_WORK REQUEST_.
What are the lines below, starting at the line containing "camera: 95 degrees right, 0 degrees up" and ending at the line containing "none -> black binoculars [525,233,560,264]"? Write them out exactly, ends included, without pictures.

_DATA PROVIDED_.
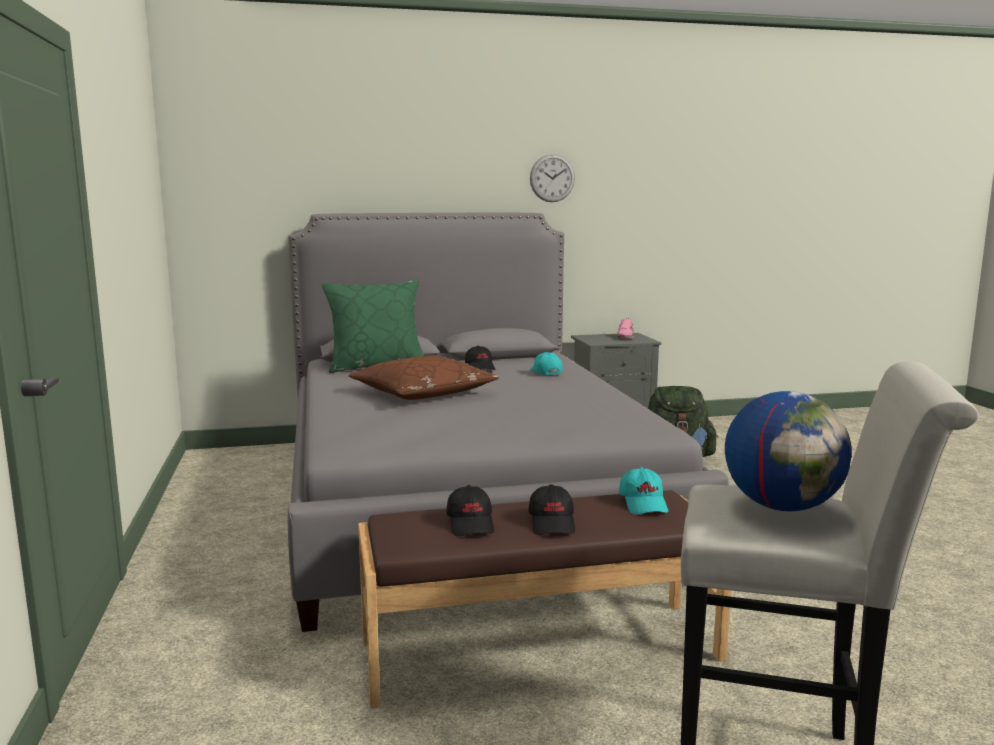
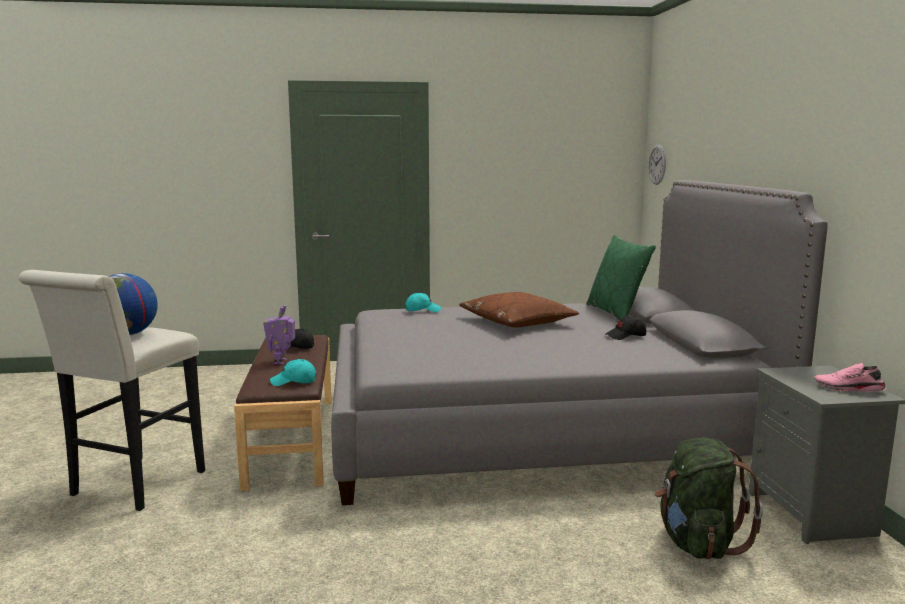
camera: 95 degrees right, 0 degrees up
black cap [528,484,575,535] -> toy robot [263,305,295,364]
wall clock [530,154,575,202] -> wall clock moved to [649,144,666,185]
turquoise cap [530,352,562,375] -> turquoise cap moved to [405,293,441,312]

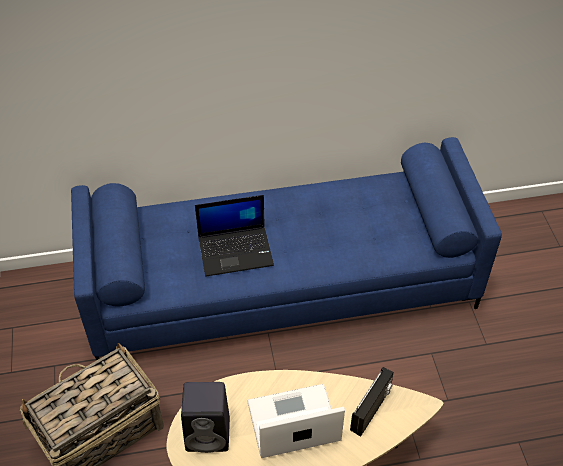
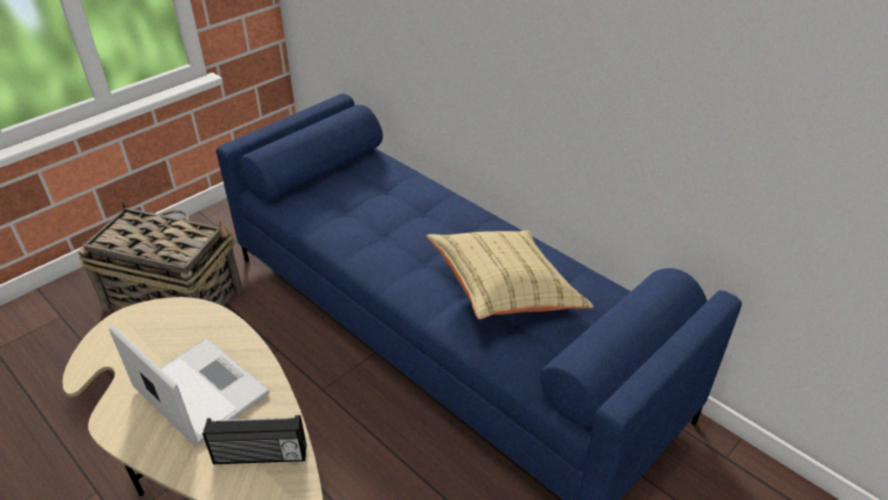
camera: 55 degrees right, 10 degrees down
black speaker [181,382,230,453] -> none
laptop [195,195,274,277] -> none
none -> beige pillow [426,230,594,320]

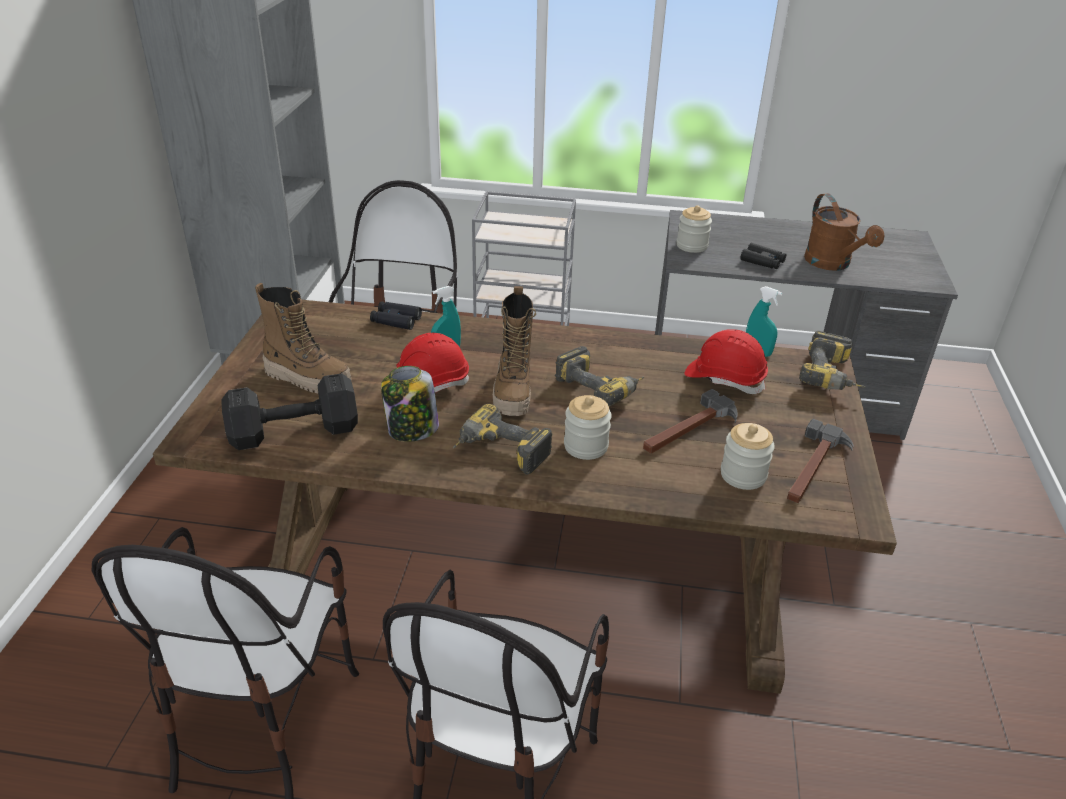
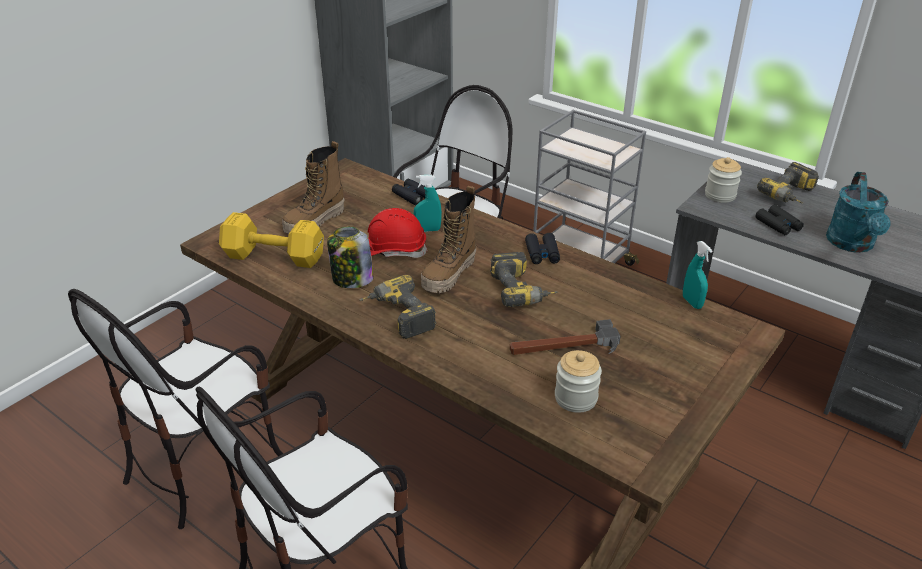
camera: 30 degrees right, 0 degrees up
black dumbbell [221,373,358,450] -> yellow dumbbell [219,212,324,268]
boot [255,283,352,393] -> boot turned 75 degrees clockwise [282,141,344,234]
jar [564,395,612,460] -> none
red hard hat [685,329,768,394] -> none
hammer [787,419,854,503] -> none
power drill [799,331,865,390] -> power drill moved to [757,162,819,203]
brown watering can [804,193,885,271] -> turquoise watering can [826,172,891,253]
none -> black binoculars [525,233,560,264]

* * *

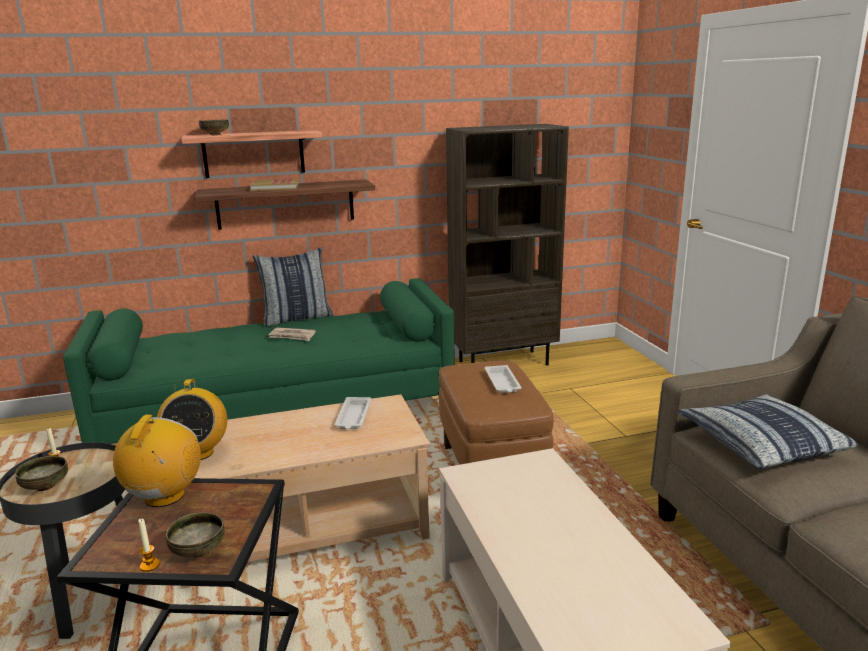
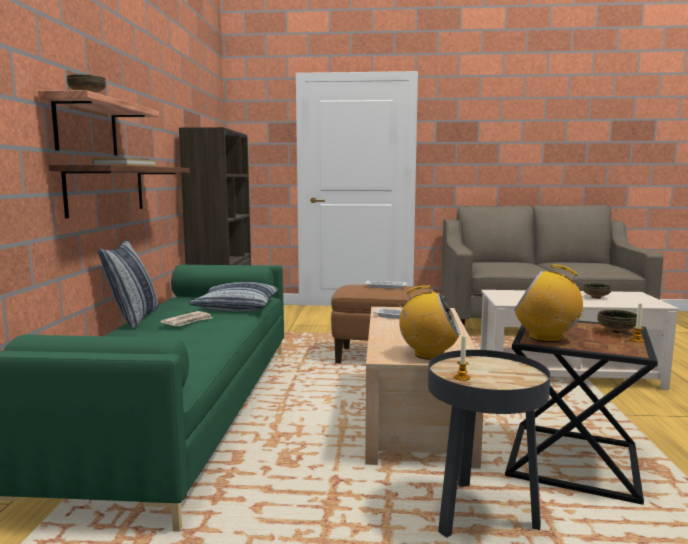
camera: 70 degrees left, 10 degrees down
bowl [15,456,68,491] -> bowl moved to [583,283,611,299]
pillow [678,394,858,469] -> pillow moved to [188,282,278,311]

---

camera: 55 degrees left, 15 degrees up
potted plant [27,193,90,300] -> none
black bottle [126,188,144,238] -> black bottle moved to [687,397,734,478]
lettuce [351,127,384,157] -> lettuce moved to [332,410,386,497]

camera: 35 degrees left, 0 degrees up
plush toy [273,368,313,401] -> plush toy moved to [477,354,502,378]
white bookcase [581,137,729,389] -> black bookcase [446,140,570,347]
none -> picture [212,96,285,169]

_SOLUTION TO THE PROBLEM_.
camera: 95 degrees right, 0 degrees up
black cap [528,484,575,535] -> toy robot [263,305,295,364]
wall clock [530,154,575,202] -> wall clock moved to [649,144,666,185]
turquoise cap [530,352,562,375] -> turquoise cap moved to [405,293,441,312]

camera: 55 degrees right, 10 degrees down
black speaker [181,382,230,453] -> none
laptop [195,195,274,277] -> none
none -> beige pillow [426,230,594,320]

camera: 30 degrees right, 0 degrees up
black dumbbell [221,373,358,450] -> yellow dumbbell [219,212,324,268]
boot [255,283,352,393] -> boot turned 75 degrees clockwise [282,141,344,234]
jar [564,395,612,460] -> none
red hard hat [685,329,768,394] -> none
hammer [787,419,854,503] -> none
power drill [799,331,865,390] -> power drill moved to [757,162,819,203]
brown watering can [804,193,885,271] -> turquoise watering can [826,172,891,253]
none -> black binoculars [525,233,560,264]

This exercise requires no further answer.